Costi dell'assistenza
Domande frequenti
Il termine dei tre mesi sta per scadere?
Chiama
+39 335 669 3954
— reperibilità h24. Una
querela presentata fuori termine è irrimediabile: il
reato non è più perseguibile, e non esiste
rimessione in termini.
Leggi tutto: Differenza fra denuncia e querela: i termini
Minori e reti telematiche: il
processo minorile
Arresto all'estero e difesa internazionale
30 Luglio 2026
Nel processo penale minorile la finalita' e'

### EXERCISE DESCRIPTION
All that is required is the number of lines in the data above that contain the word "querela".

### SOLUTION
2